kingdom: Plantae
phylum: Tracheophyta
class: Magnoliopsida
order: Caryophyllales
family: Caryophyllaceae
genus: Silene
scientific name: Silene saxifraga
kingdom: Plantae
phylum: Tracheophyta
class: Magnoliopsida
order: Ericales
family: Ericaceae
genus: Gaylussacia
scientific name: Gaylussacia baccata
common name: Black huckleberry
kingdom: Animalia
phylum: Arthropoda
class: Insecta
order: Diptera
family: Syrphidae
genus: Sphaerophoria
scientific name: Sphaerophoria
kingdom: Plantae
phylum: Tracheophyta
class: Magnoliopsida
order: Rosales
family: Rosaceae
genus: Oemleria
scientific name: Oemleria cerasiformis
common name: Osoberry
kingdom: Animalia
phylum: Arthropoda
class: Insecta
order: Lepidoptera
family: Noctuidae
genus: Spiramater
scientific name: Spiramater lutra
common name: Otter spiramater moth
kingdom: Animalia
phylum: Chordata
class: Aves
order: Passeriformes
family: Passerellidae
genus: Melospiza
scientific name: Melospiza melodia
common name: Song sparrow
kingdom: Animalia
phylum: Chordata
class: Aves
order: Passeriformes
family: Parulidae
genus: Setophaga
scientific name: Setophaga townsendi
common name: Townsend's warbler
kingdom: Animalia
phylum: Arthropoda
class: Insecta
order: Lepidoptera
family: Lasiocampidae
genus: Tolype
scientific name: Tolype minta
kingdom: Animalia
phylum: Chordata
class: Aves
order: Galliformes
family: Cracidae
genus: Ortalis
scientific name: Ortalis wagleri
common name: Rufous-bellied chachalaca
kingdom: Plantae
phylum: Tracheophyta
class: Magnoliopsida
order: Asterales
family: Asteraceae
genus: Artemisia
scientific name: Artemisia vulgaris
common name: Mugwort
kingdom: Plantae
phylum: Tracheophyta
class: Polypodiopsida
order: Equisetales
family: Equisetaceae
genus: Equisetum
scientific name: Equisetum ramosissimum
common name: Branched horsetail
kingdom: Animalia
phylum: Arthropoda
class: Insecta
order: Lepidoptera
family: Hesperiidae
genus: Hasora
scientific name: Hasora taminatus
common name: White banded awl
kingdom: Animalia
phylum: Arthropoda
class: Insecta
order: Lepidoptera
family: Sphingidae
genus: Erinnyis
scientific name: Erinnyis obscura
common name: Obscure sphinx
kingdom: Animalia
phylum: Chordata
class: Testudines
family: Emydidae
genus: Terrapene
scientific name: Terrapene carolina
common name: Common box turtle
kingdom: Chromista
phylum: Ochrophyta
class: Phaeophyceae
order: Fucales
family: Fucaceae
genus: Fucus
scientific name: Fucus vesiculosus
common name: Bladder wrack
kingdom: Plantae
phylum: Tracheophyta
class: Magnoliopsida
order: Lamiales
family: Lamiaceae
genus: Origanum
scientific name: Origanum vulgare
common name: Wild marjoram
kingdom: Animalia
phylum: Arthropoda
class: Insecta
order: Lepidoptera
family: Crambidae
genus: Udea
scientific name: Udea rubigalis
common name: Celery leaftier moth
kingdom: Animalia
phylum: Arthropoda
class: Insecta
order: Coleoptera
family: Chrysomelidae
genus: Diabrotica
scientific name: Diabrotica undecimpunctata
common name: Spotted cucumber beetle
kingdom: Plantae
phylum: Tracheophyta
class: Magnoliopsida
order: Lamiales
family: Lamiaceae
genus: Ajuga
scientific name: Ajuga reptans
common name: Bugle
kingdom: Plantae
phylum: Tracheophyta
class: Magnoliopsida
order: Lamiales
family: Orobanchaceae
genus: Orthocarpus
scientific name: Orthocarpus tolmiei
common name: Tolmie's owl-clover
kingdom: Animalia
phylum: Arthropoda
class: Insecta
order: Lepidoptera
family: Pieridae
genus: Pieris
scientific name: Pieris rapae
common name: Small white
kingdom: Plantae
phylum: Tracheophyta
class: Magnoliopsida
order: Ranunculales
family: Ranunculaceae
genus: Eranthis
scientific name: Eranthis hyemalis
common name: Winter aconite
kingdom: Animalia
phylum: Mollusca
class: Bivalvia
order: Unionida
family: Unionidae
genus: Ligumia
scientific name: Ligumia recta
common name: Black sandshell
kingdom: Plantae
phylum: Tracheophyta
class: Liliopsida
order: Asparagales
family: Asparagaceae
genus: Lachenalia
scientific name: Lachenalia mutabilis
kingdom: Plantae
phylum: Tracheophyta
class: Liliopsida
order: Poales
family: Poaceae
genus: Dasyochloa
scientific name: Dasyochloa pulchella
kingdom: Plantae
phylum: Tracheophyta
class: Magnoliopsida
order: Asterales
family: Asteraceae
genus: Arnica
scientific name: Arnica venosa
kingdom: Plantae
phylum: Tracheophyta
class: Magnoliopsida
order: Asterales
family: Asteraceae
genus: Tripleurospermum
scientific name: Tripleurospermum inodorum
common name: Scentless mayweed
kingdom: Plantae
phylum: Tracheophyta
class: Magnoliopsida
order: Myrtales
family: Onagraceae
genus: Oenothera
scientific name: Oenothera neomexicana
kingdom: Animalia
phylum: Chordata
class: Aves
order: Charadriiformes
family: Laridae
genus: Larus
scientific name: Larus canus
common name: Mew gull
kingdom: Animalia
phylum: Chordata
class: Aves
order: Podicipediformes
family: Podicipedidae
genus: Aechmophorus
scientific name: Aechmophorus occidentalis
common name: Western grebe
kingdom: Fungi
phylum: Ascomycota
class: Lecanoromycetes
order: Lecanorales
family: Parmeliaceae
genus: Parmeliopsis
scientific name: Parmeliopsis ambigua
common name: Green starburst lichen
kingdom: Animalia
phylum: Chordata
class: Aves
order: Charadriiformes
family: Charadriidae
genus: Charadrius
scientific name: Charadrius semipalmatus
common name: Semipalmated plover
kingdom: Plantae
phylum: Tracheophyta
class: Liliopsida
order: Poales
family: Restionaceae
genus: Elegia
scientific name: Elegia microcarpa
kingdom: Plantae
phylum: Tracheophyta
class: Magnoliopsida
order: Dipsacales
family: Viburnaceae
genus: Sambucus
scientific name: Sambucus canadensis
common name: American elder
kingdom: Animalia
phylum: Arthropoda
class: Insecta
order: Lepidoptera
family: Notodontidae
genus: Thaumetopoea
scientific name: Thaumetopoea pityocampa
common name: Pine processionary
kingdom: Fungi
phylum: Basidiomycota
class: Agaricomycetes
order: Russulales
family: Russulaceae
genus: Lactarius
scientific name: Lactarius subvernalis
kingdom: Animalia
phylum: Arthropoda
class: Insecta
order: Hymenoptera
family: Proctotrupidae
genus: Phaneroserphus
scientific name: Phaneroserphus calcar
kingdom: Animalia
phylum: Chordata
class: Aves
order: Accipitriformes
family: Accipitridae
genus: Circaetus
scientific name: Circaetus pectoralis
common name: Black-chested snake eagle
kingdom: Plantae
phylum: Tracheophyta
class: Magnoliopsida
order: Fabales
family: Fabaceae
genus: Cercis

------------------------

Rewrite every line of the records above as one numbered list, omitting any blank lines.

• _Answer below_:
1. kingdom: Plantae
2. phylum: Tracheophyta
3. class: Magnoliopsida
4. order: Caryophyllales
5. family: Caryophyllaceae
6. genus: Silene
7. scientific name: Silene saxifraga
8. kingdom: Plantae
9. phylum: Tracheophyta
10. class: Magnoliopsida
11. order: Ericales
12. family: Ericaceae
13. genus: Gaylussacia
14. scientific name: Gaylussacia baccata
15. common name: Black huckleberry
16. kingdom: Animalia
17. phylum: Arthropoda
18. class: Insecta
19. order: Diptera
20. family: Syrphidae
21. genus: Sphaerophoria
22. scientific name: Sphaerophoria
23. kingdom: Plantae
24. phylum: Tracheophyta
25. class: Magnoliopsida
26. order: Rosales
27. family: Rosaceae
28. genus: Oemleria
29. scientific name: Oemleria cerasiformis
30. common name: Osoberry
31. kingdom: Animalia
32. phylum: Arthropoda
33. class: Insecta
34. order: Lepidoptera
35. family: Noctuidae
36. genus: Spiramater
37. scientific name: Spiramater lutra
38. common name: Otter spiramater moth
39. kingdom: Animalia
40. phylum: Chordata
41. class: Aves
42. order: Passeriformes
43. family: Passerellidae
44. genus: Melospiza
45. scientific name: Melospiza melodia
46. common name: Song sparrow
47. kingdom: Animalia
48. phylum: Chordata
49. class: Aves
50. order: Passeriformes
51. family: Parulidae
52. genus: Setophaga
53. scientific name: Setophaga townsendi
54. common name: Townsend's warbler
55. kingdom: Animalia
56. phylum: Arthropoda
57. class: Insecta
58. order: Lepidoptera
59. family: Lasiocampidae
60. genus: Tolype
61. scientific name: Tolype minta
62. kingdom: Animalia
63. phylum: Chordata
64. class: Aves
65. order: Galliformes
66. family: Cracidae
67. genus: Ortalis
68. scientific name: Ortalis wagleri
69. common name: Rufous-bellied chachalaca
70. kingdom: Plantae
71. phylum: Tracheophyta
72. class: Magnoliopsida
73. order: Asterales
74. family: Asteraceae
75. genus: Artemisia
76. scientific name: Artemisia vulgaris
77. common name: Mugwort
78. kingdom: Plantae
79. phylum: Tracheophyta
80. class: Polypodiopsida
81. order: Equisetales
82. family: Equisetaceae
83. genus: Equisetum
84. scientific name: Equisetum ramosissimum
85. common name: Branched horsetail
86. kingdom: Animalia
87. phylum: Arthropoda
88. class: Insecta
89. order: Lepidoptera
90. family: Hesperiidae
91. genus: Hasora
92. scientific name: Hasora taminatus
93. common name: White banded awl
94. kingdom: Animalia
95. phylum: Arthropoda
96. class: Insecta
97. order: Lepidoptera
98. family: Sphingidae
99. genus: Erinnyis
100. scientific name: Erinnyis obscura
101. common name: Obscure sphinx
102. kingdom: Animalia
103. phylum: Chordata
104. class: Testudines
105. family: Emydidae
106. genus: Terrapene
107. scientific name: Terrapene carolina
108. common name: Common box turtle
109. kingdom: Chromista
110. phylum: Ochrophyta
111. class: Phaeophyceae
112. order: Fucales
113. family: Fucaceae
114. genus: Fucus
115. scientific name: Fucus vesiculosus
116. common name: Bladder wrack
117. kingdom: Plantae
118. phylum: Tracheophyta
119. class: Magnoliopsida
120. order: Lamiales
121. family: Lamiaceae
122. genus: Origanum
123. scientific name: Origanum vulgare
124. common name: Wild marjoram
125. kingdom: Animalia
126. phylum: Arthropoda
127. class: Insecta
128. order: Lepidoptera
129. family: Crambidae
130. genus: Udea
131. scientific name: Udea rubigalis
132. common name: Celery leaftier moth
133. kingdom: Animalia
134. phylum: Arthropoda
135. class: Insecta
136. order: Coleoptera
137. family: Chrysomelidae
138. genus: Diabrotica
139. scientific name: Diabrotica undecimpunctata
140. common name: Spotted cucumber beetle
141. kingdom: Plantae
142. phylum: Tracheophyta
143. class: Magnoliopsida
144. order: Lamiales
145. family: Lamiaceae
146. genus: Ajuga
147. scientific name: Ajuga reptans
148. common name: Bugle
149. kingdom: Plantae
150. phylum: Tracheophyta
151. class: Magnoliopsida
152. order: Lamiales
153. family: Orobanchaceae
154. genus: Orthocarpus
155. scientific name: Orthocarpus tolmiei
156. common name: Tolmie's owl-clover
157. kingdom: Animalia
158. phylum: Arthropoda
159. class: Insecta
160. order: Lepidoptera
161. family: Pieridae
162. genus: Pieris
163. scientific name: Pieris rapae
164. common name: Small white
165. kingdom: Plantae
166. phylum: Tracheophyta
167. class: Magnoliopsida
168. order: Ranunculales
169. family: Ranunculaceae
170. genus: Eranthis
171. scientific name: Eranthis hyemalis
172. common name: Winter aconite
173. kingdom: Animalia
174. phylum: Mollusca
175. class: Bivalvia
176. order: Unionida
177. family: Unionidae
178. genus: Ligumia
179. scientific name: Ligumia recta
180. common name: Black sandshell
181. kingdom: Plantae
182. phylum: Tracheophyta
183. class: Liliopsida
184. order: Asparagales
185. family: Asparagaceae
186. genus: Lachenalia
187. scientific name: Lachenalia mutabilis
188. kingdom: Plantae
189. phylum: Tracheophyta
190. class: Liliopsida
191. order: Poales
192. family: Poaceae
193. genus: Dasyochloa
194. scientific name: Dasyochloa pulchella
195. kingdom: Plantae
196. phylum: Tracheophyta
197. class: Magnoliopsida
198. order: Asterales
199. family: Asteraceae
200. genus: Arnica
201. scientific name: Arnica venosa
202. kingdom: Plantae
203. phylum: Tracheophyta
204. class: Magnoliopsida
205. order: Asterales
206. family: Asteraceae
207. genus: Tripleurospermum
208. scientific name: Tripleurospermum inodorum
209. common name: Scentless mayweed
210. kingdom: Plantae
211. phylum: Tracheophyta
212. class: Magnoliopsida
213. order: Myrtales
214. family: Onagraceae
215. genus: Oenothera
216. scientific name: Oenothera neomexicana
217. kingdom: Animalia
218. phylum: Chordata
219. class: Aves
220. order: Charadriiformes
221. family: Laridae
222. genus: Larus
223. scientific name: Larus canus
224. common name: Mew gull
225. kingdom: Animalia
226. phylum: Chordata
227. class: Aves
228. order: Podicipediformes
229. family: Podicipedidae
230. genus: Aechmophorus
231. scientific name: Aechmophorus occidentalis
232. common name: Western grebe
233. kingdom: Fungi
234. phylum: Ascomycota
235. class: Lecanoromycetes
236. order: Lecanorales
237. family: Parmeliaceae
238. genus: Parmeliopsis
239. scientific name: Parmeliopsis ambigua
240. common name: Green starburst lichen
241. kingdom: Animalia
242. phylum: Chordata
243. class: Aves
244. order: Charadriiformes
245. family: Charadriidae
246. genus: Charadrius
247. scientific name: Charadrius semipalmatus
248. common name: Semipalmated plover
249. kingdom: Plantae
250. phylum: Tracheophyta
251. class: Liliopsida
252. order: Poales
253. family: Restionaceae
254. genus: Elegia
255. scientific name: Elegia microcarpa
256. kingdom: Plantae
257. phylum: Tracheophyta
258. class: Magnoliopsida
259. order: Dipsacales
260. family: Viburnaceae
261. genus: Sambucus
262. scientific name: Sambucus canadensis
263. common name: American elder
264. kingdom: Animalia
265. phylum: Arthropoda
266. class: Insecta
267. order: Lepidoptera
268. family: Notodontidae
269. genus: Thaumetopoea
270. scientific name: Thaumetopoea pityocampa
271. common name: Pine processionary
272. kingdom: Fungi
273. phylum: Basidiomycota
274. class: Agaricomycetes
275. order: Russulales
276. family: Russulaceae
277. genus: Lactarius
278. scientific name: Lactarius subvernalis
279. kingdom: Animalia
280. phylum: Arthropoda
281. class: Insecta
282. order: Hymenoptera
283. family: Proctotrupidae
284. genus: Phaneroserphus
285. scientific name: Phaneroserphus calcar
286. kingdom: Animalia
287. phylum: Chordata
288. class: Aves
289. order: Accipitriformes
290. family: Accipitridae
291. genus: Circaetus
292. scientific name: Circaetus pectoralis
293. common name: Black-chested snake eagle
294. kingdom: Plantae
295. phylum: Tracheophyta
296. class: Magnoliopsida
297. order: Fabales
298. family: Fabaceae
299. genus: Cercis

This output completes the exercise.